Lance nodded curtly, acknowledging the comment, but turned his attention back to the crowd and the argument that was taking place.
“It isn’t goin’ too well, I’m afraid,” Dusty went on in his quiet voice. “Nobody quite sees it like we do. They’re sorry and all, but Miss Amelia isn’t their kin. What with the war finally over, all anybody wants is to get back to living their lives.”
As if to underscore Dusty’s comment, an older man who seemed to be the leader of the opposition spoke again. “Reed, you have to understand. All we want is a chance to put our lives back in order, fix up our farms, start rebuilding again.”
Lance recognized the older man as Harlan Fisk, one of the acknowledged leaders of the community, but there were others he didn’t know who obviously shared Fisk’s view.
“You’re asking us to leave our families,” another man added. “These are dangerous times.
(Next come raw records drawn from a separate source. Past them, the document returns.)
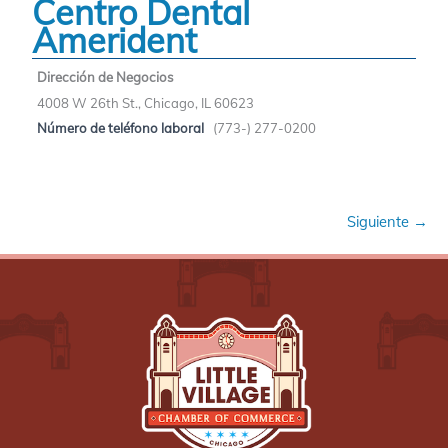
Centro Dental
Amerident
Dirección de Negocios
4008 W 26th St., Chicago, IL 60623
Número de teléfono laboral
(773-) 277-0200
Siguiente →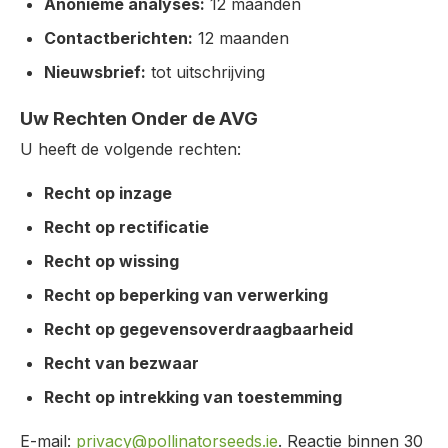
Anonieme analyses:
12 maanden
Contactberichten:
12 maanden
Nieuwsbrief:
tot uitschrijving
Uw Rechten Onder de AVG
U heeft de volgende rechten:
Recht op inzage
Recht op rectificatie
Recht op wissing
Recht op beperking van verwerking
Recht op gegevensoverdraagbaarheid
Recht van bezwaar
Recht op intrekking van toestemming
E-mail:
privacy@pollinatorseeds.ie
. Reactie binnen 30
Who’s gonna protect our families from all the vagrants roamin’ around while we’re gone?”
“Yeah. We’d likely be gone a long while,” someone else chimed in. “It’s near three hundred miles to Indian Territory.”
“I hate to dash your hopes, Reed,” Harlan Fisk said, “but the likelihood of finding her isn’t very good, even if she’s still alive. And getting her back is going to be nigh impossible. Once the Comanches take a captive, they won’t give ‘em up easy. We could get killed just trying.”
“I know the attempt will be dangerous,”
Reed replied with strained patience. “And you have a right to be afraid. But—”
“I ain’t scared of no Injuns,” one man interrupted. “I rode against them savage devils once for a massacre they done. But that don’t mean I’m stupid enough to go courtin’ trouble with ‘em.”
“Besides, it’s so far away. We can’t afford to be gone for that long, not on some wild-goose chase.”
Harlan Fisk spoke again. “Reed, son, you’re just asking too much.”
“Is it too much?” Reed demanded. “I’d do the same for you if it were your sister who’d been taken.”
“Says the man who turned on his own kind during the war,” somebody muttered.
Reed visibly stiffened, even as his eyes narrowed. “I did what I felt was right, which is what every one of you did. You followed the dictates of your conscience. Still, if you won’t do it for me, then do it for the memory of my father and brothers. They were on your side.”
The silence that followed his impassioned speech told its own tale.